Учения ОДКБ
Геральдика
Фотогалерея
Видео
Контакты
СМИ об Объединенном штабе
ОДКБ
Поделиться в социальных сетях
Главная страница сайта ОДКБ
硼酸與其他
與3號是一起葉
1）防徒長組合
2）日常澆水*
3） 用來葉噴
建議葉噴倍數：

--

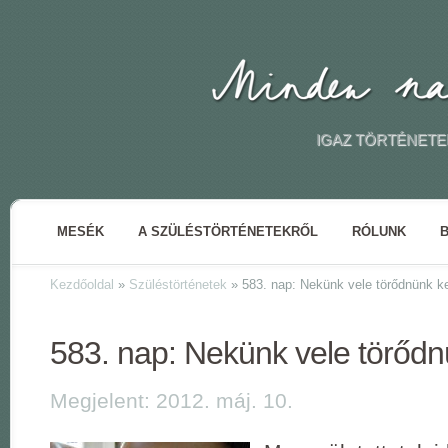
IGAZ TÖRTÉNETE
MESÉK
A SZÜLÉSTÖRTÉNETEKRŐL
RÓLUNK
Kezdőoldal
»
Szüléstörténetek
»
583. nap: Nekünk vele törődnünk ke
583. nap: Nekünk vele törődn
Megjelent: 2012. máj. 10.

---

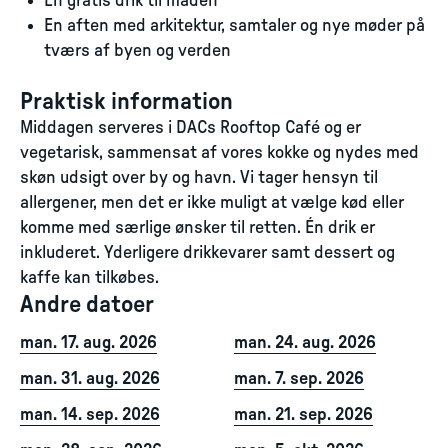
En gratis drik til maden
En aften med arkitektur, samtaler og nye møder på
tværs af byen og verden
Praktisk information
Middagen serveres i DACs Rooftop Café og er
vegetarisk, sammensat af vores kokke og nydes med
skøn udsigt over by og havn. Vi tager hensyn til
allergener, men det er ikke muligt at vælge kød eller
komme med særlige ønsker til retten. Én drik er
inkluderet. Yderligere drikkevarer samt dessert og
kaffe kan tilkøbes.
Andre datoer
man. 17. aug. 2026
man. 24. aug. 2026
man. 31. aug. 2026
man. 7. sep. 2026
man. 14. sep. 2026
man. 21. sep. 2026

Exercise prompt:
Your answer should be each line from the entries that includes the string "vele".

Finished task:
583. nap: Nekünk vele törődnünk ke
583. nap: Nekünk vele törődn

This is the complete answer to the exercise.